Riunire un'assemblea diventa sempre un casino, per difficoltà di riunire tutti in un momento di discussione, che spesso poi diventa anche difficile da gestire (per i limiti dei mezzi virtuali). Ciononostante, secondo me ha estrema importanza per le decisioni critiche / particolarmente serie (es. esplulsioni, votazioni di cariche, modifiche allo statuto etc etc) visto che in quel modo si invita tutti a ragionare insieme, anche ai simpatizzanti, prima di esprimere un voto affrettato. Le decisioni non cosi critiche, secondo me dovrebbero essere prese con votazioni tipo poll (cosi mi pareva si fosse anche deciso qua in precedenza) dove possono partecipare TUTTI gli ordinari, in altre parole le votazioni non strettamente critiche, devono essere svolte anche senza riunione dal consiglio, formato da TUTTI gli ordinari.
━━━━━━━━━━━━━━━━━━━━━━━━━━━━━━
**ESERCIZIO A**
Nel brano fornito, come dovrebbero essere prese le decisioni non così critiche?

**DATI DISPONIBILI**
━━━━━━━━━━━━━━━━━━━━━━━━━━━━━━
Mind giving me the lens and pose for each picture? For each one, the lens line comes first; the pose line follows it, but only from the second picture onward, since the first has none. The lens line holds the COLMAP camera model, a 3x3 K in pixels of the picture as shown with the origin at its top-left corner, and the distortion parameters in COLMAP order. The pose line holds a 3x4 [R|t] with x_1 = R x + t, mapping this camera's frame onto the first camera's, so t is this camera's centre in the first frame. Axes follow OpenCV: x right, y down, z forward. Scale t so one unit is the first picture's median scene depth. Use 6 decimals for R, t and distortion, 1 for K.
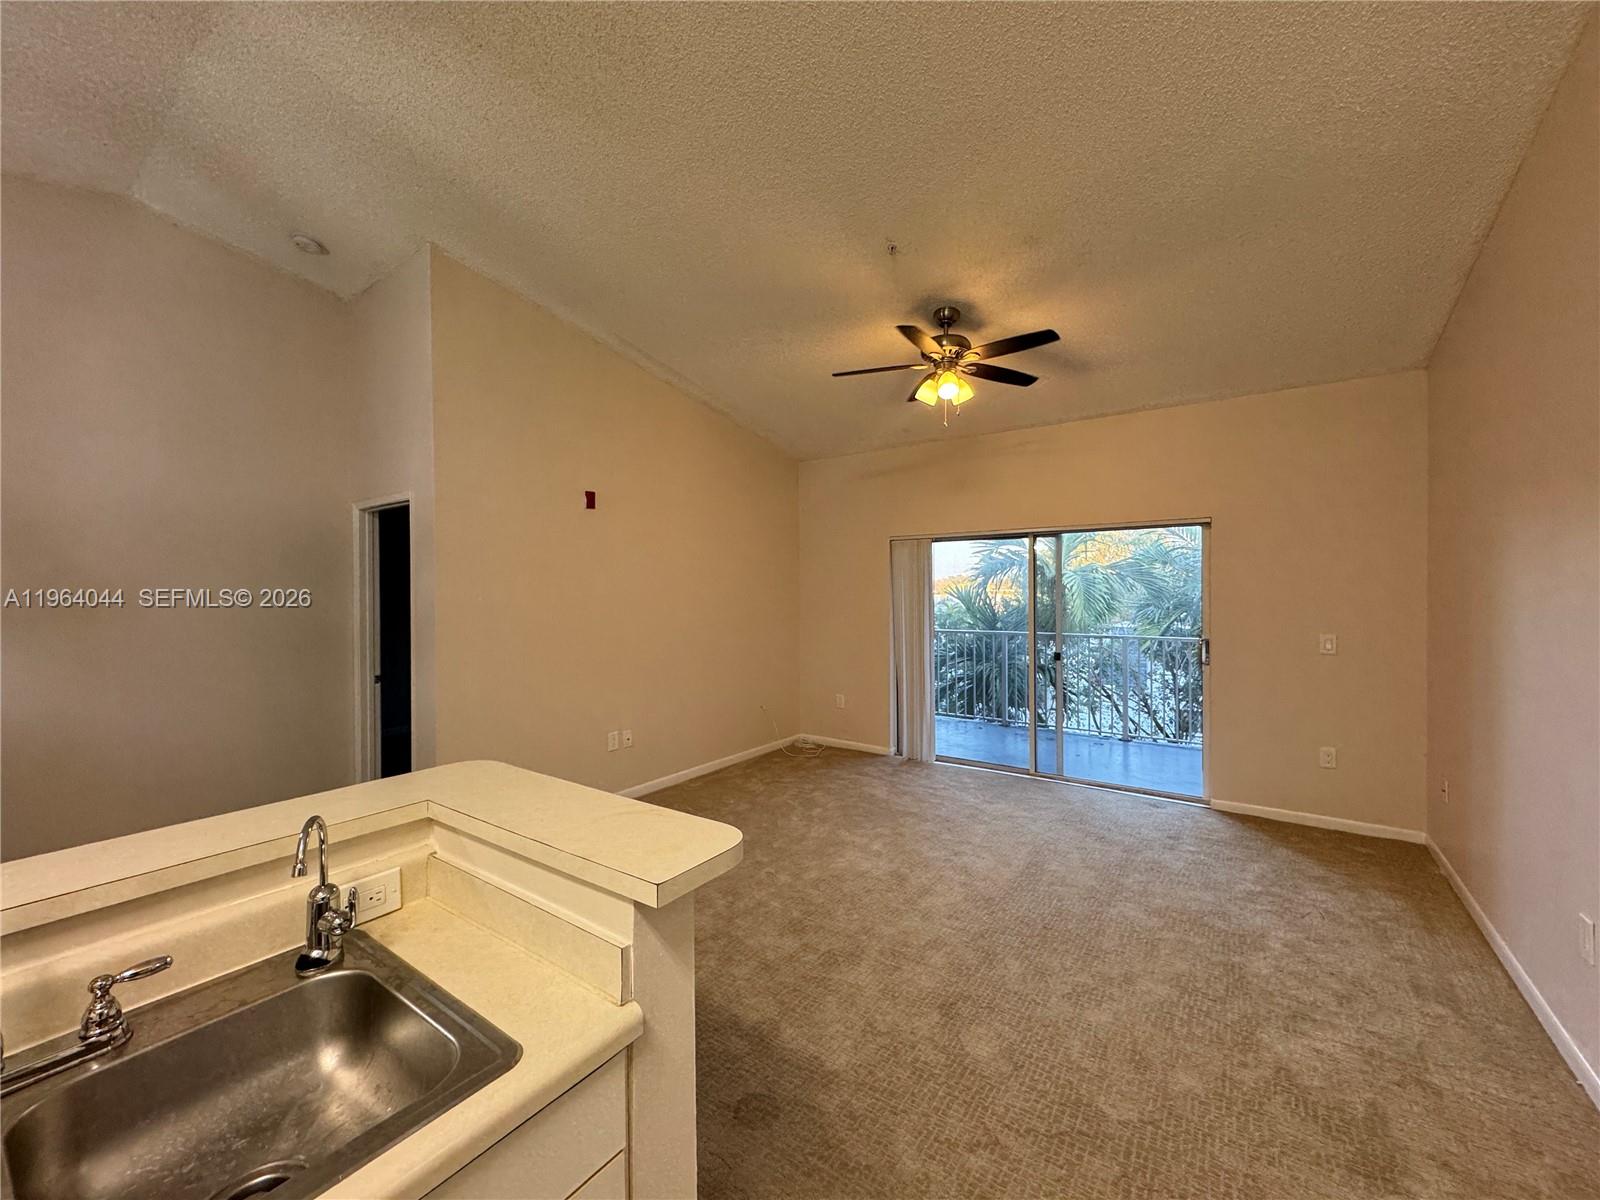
lens RADIAL K [[636.5, 0, 799.6], [0, 636.5, 596.9], [0, 0, 1]] dist [-0.003197, -0.000272]
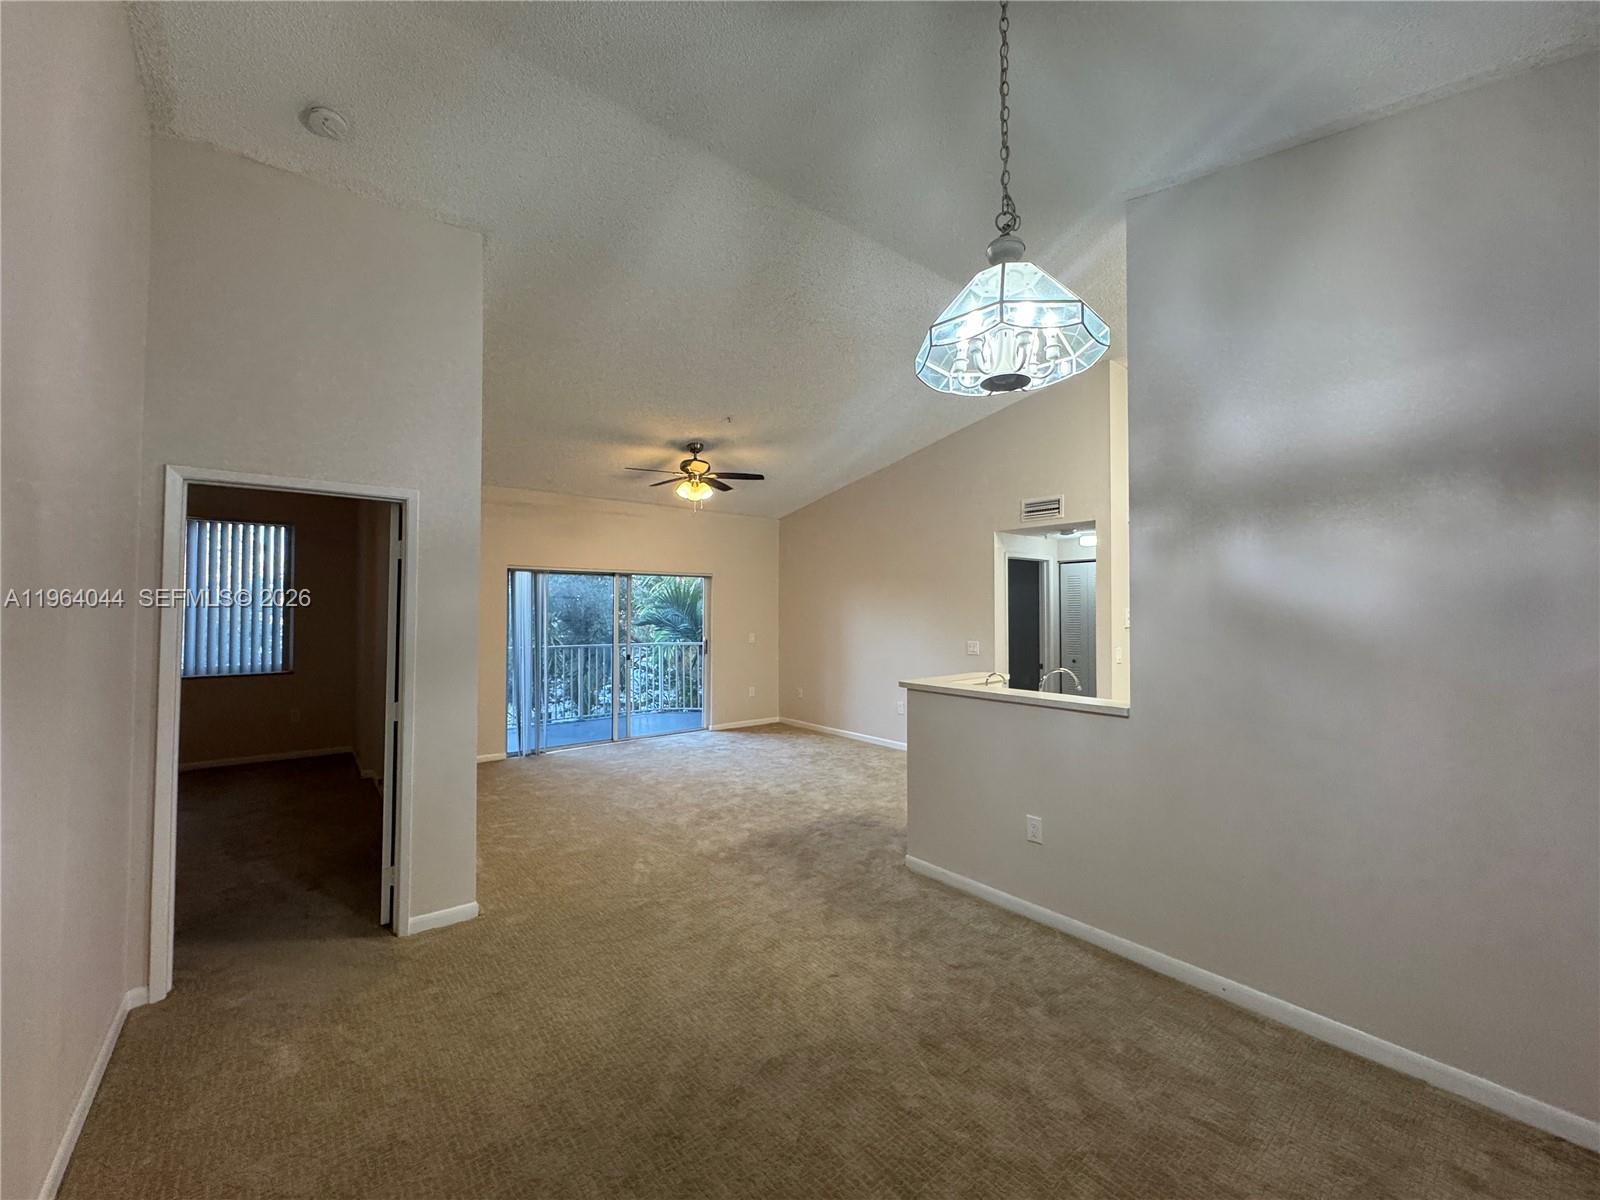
lens RADIAL K [[636.5, 0, 799.6], [0, 636.5, 596.9], [0, 0, 1]] dist [-0.003197, -0.000272]
pose [[0.273414, 0.026099, 0.961542, -1.272238], [0.014140, 0.999415, -0.031148, 0.005791], [-0.961793, 0.022112, 0.272885, 0.289906]]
━━━━━━━━━━━━━━━━━━━━━━━━━━━━━━
**ESERCIZIO B**
Trascrivi senza alcuna modifica tutte le righe dei record riportati sopra, escludendo le immagini.

**SOLUZIONE A**
Con votazioni tipo poll a cui possono partecipare tutti gli ordinari.

**SOLUZIONE B**
Mind giving me the lens and pose for each picture? For each one, the lens line comes first; the pose line follows it, but only from the second picture onward, since the first has none. The lens line holds the COLMAP camera model, a 3x3 K in pixels of the picture as shown with the origin at its top-left corner, and the distortion parameters in COLMAP order. The pose line holds a 3x4 [R|t] with x_1 = R x + t, mapping this camera's frame onto the first camera's, so t is this camera's centre in the first frame. Axes follow OpenCV: x right, y down, z forward. Scale t so one unit is the first picture's median scene depth. Use 6 decimals for R, t and distortion, 1 for K.
lens RADIAL K [[636.5, 0, 799.6], [0, 636.5, 596.9], [0, 0, 1]] dist [-0.003197, -0.000272]
lens RADIAL K [[636.5, 0, 799.6], [0, 636.5, 596.9], [0, 0, 1]] dist [-0.003197, -0.000272]
pose [[0.273414, 0.026099, 0.961542, -1.272238], [0.014140, 0.999415, -0.031148, 0.005791], [-0.961793, 0.022112, 0.272885, 0.289906]]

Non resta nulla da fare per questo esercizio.